Dalam konteks ini, Sinurat mengharapkan tindakan tegas dari aparat penegak hukum, termasuk Kapolri dan Kapolda NTT, untuk menindaklanjuti masalah ini dan memastikan pelaksanaan hukum yang konsisten di Kabupaten Rote Ndao.
“Kita harus menegakkan hukum dengan konsisten dan tidak tunduk pada uang atau kepentingan pribadi,” tegasnya.
Dengan demikian, penggunaan Perda untuk melegitimasi pungutan pajak dari tambang ilegal di Rote Ndao merupakan kesalahan besar yang harus segera ditangani oleh pihak berwenang.
Dalam kesempatan terpisah, Kepala Dinas Badan Pendapatan Daerah (Bapenda) Kabupaten Rote Ndao, Diksel Haning, menegaskan bahwa pihaknya tidak terlibat dalam pengurusan izin usaha pertambangan galian C, seperti pasir dan batu. Menurutnya, urusan perizinan tersebut merupakan tanggung jawab instansi lain.
“Kami Dinas Badan Pendapatan hanya fokus pada pemungutan pajak dari subjek dan objek yang memenuhi syarat,” kata Hening, Rabu (31/7).
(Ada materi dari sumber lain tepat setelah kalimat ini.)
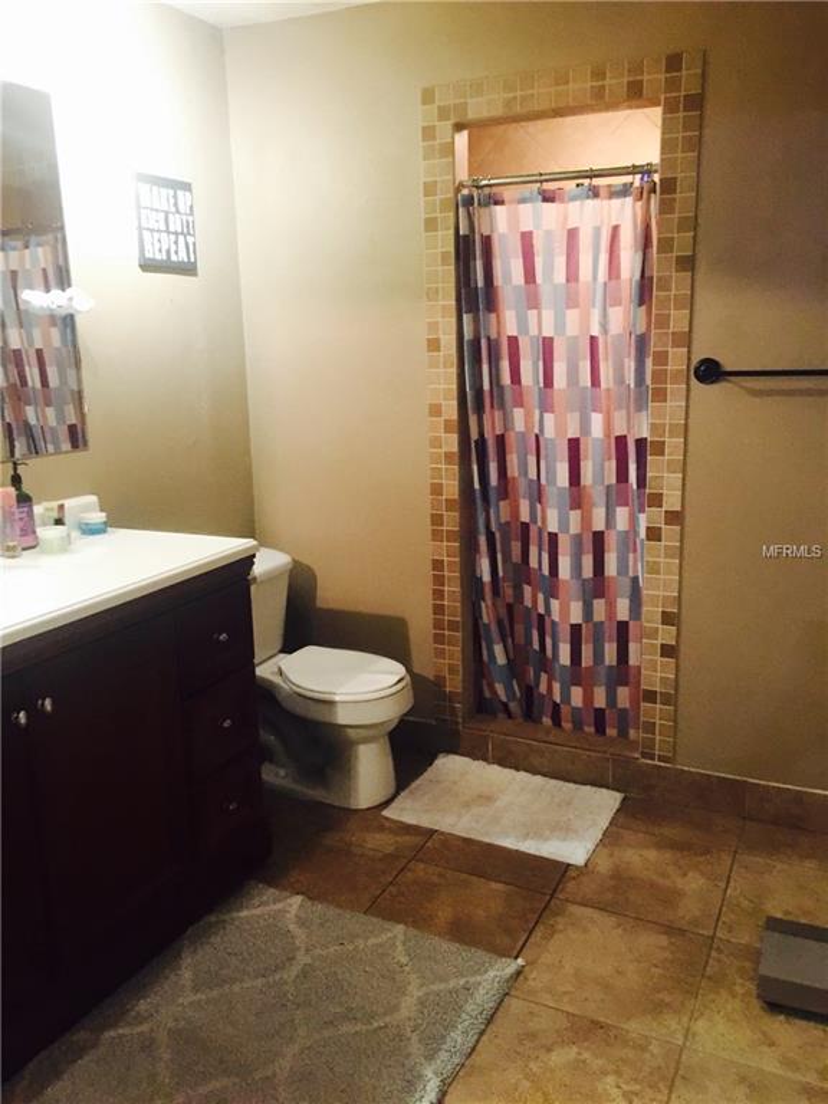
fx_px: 925
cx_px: 414
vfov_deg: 61.7
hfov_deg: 48.2
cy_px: 552
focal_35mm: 29
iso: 125
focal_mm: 4.15
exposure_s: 1/15
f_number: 2.2
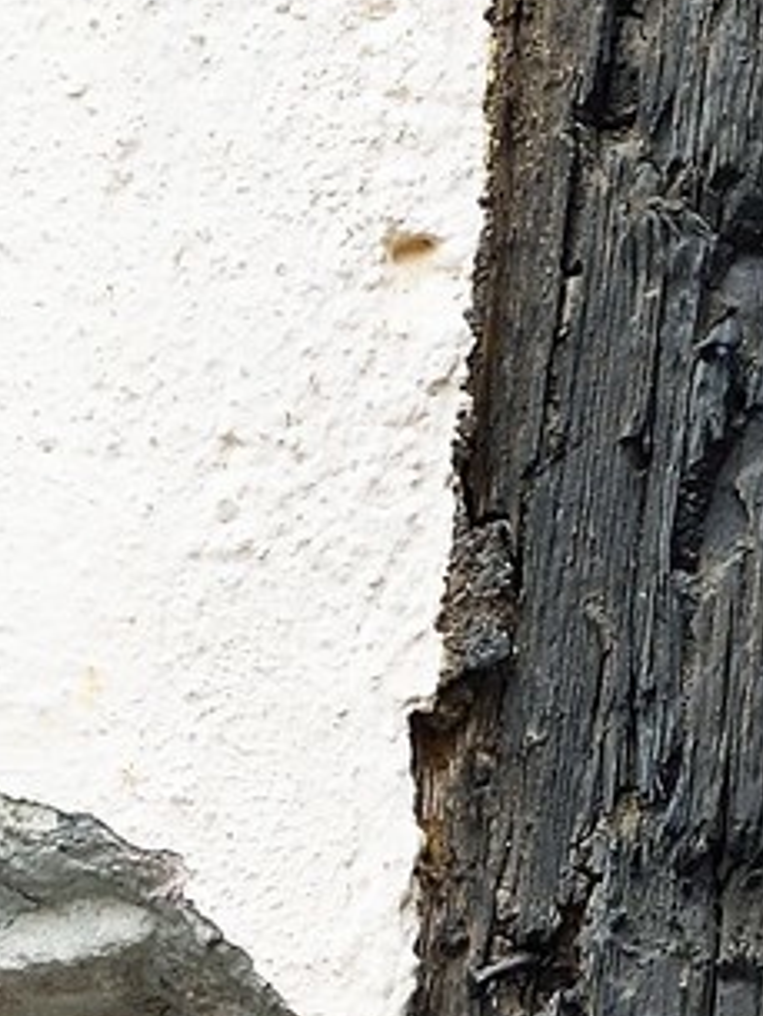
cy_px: -2234
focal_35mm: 1362
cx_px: 1959
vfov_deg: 1.4
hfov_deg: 1.1
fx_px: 40000
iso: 400
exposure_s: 1/250
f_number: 7.1
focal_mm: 180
Kemudian, Haning juga menyoroti pentingnya kesadaran masyarakat terhadap dampak lingkungan dari aktivitas penambangan ilegal. Ia mengingatkan bahwa siapa pun yang melakukan aktivitas penambangan tanpa izin dapat dikenakan sanksi berat sesuai dengan pasal 158 UU Nomor 3 Tahun 2020 tentang Perubahan atas UU Nomor 4 Tahun 2009 Tentang Pertambangan Mineral dan Batubara.
Pasal tersebut menyebutkan bahwa setiap orang yang melakukan usaha penambangan tanpa IUP, IPR, atau IUPK dapat dipidana dengan penjara maksimal 10 tahun dan denda hingga 10 miliar rupiah.
“Penjual atau pengusaha juga wajib memiliki izin penjualan dan pengangkutan sesuai dengan pasal 161 UU No. 3 Tahun 2020,” tambahnya.
Dalam penjelasannya, Haning menggarisbawahi bahwa peraturan daerah (Perda) yang berlaku hanya mengatur pengambilan bahan mineral, bukan soal izin usaha.
“Bapenda hanya berperan dalam pemungutan pajak berdasarkan Perda, sementara masalah izin merupakan domain instansi lain yang berwenang,” ujarnya.